TACTICAL AIR DEFENSE SERVICES, INC.


(Name of Registrant as Specified In Its Charter)


Payment of Filing Fee (Check the appropriate box):


X . No fee required


. Fee computed on table below per Exchange Act Rules 14c-5(g) and 0-11.


(1)

Title of each class of securities to which transaction applies:


(2)

Aggregate number of securities to which transaction applies:


(3)

Per unit price or other underlying value of transaction computed pursuant to Exchange Act Rule 0-11 (Set forth the amount on which the filing is calculated and state how it was determined.):


(4)

Proposed maximum aggregate value of transaction:


(5)

Total Fee Paid:


. Fee paid previously with preliminary materials.


. Check box if any part of the fee is offset as provided by Exchange Act Rule 0-11(a)(2) and identify the filing for which the offsetting fee was paid previously. Identify the previous filing by registration statement number, or the Form or Schedule and the date of its filing.


(1)

Amount Previously Paid:


(2)

Form, Schedule or Registration Statement No.:


(3)

Filing Party:


(4)

Dated Filed:




TACTICAL AIR DEFENSE SERVICES, INC.

123 West Nye Lane, Suite 517

Carson City, Nevada 89706


NOTICE OF STOCKHOLDER ACTION TO BE TAKEN

PURSUANT TO THE WRITTEN CONSENT OF STOCKHOLDERS


WE ARE NOT ASKING YOU FOR A PROXY AND

YOU ARE REQUESTED NOT TO SEND US A PROXY.


June 24, 2011


Dear Tactical Air Defense Services, Inc. Stockholders:


This Information Statement is furnished to provide notice to stockholders of Tactical Air Defense Services, Inc., a Nevada corporation (the “Company”), in connection with approval by our Board of Directors (the “Board”) and a majority of our stockholders to take the following actions:


1.

To-do list:
1/ What date does the Tactical Air Defense Services notice carry?
2/ Rewrite the part of the Tactical Air Defense Services notice that begins at "(Name of Registrant" and stops after "14c-5(g) and 0-11.", changing "Charter" to "Articles".
The lines after this point are separate material, unrelated to the Tactical Air Defense Services notice.

Dataset entries:
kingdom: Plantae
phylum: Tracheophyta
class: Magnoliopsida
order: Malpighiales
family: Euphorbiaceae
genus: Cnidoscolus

---

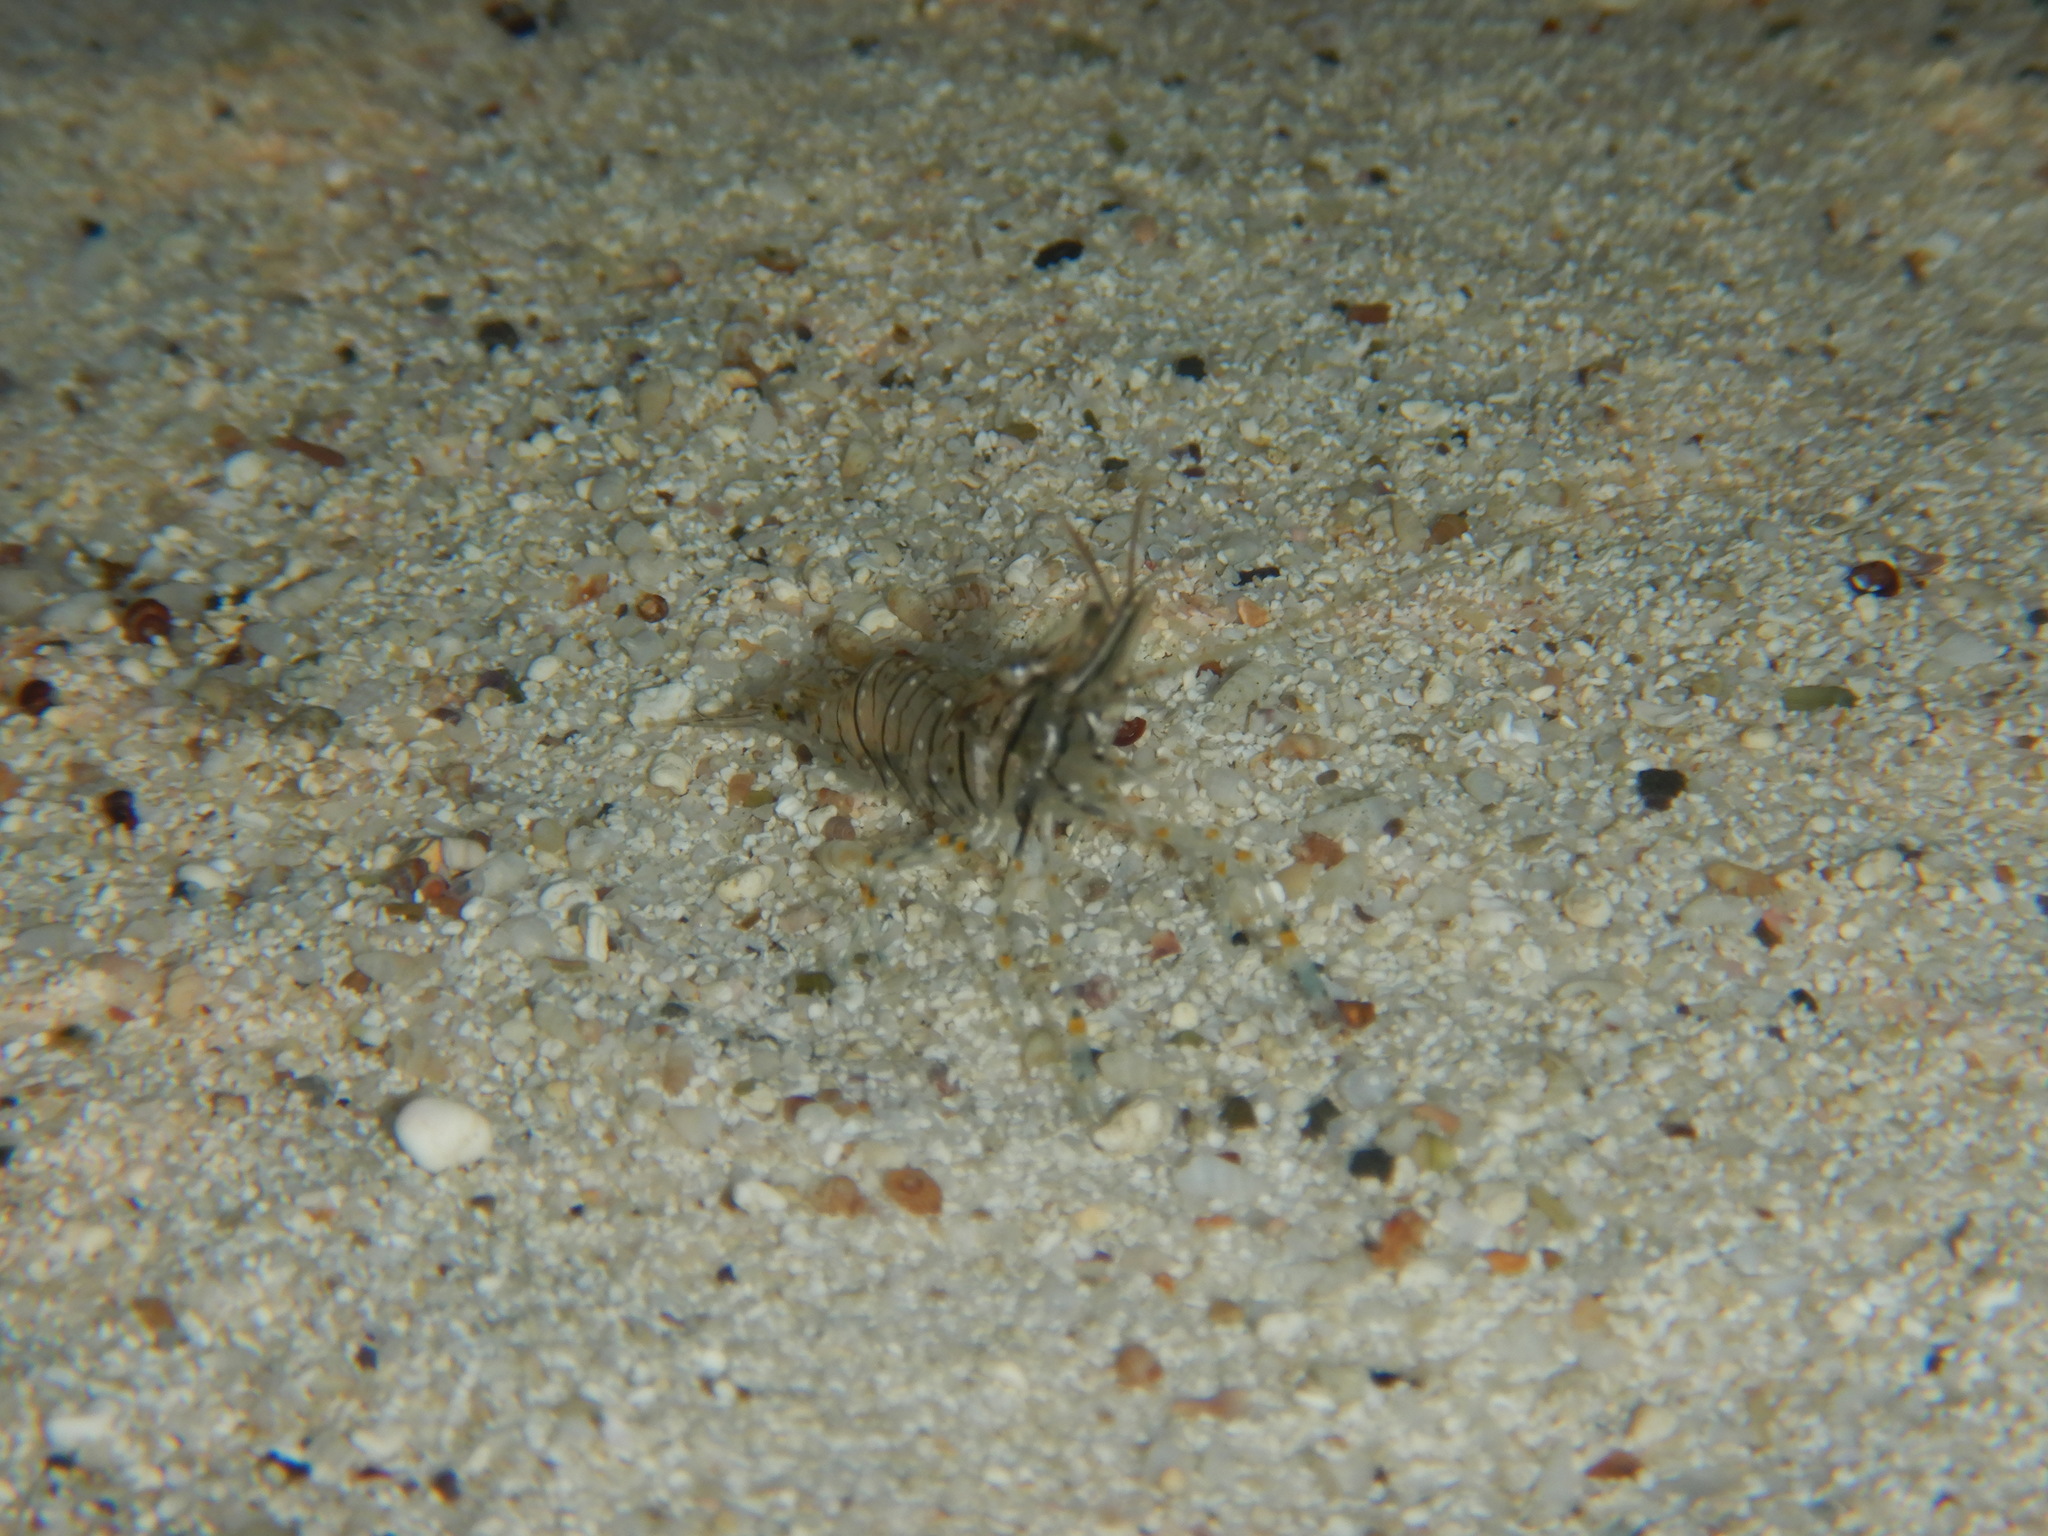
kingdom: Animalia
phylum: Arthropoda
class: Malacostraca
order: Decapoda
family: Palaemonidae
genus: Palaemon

Expected results:
1/ June 24, 2011

2/
(Name of Registrant as Specified In Its Articles)


Payment of Filing Fee (Check the appropriate box):


X . No fee required


. Fee computed on table below per Exchange Act Rules 14c-5(g) and 0-11.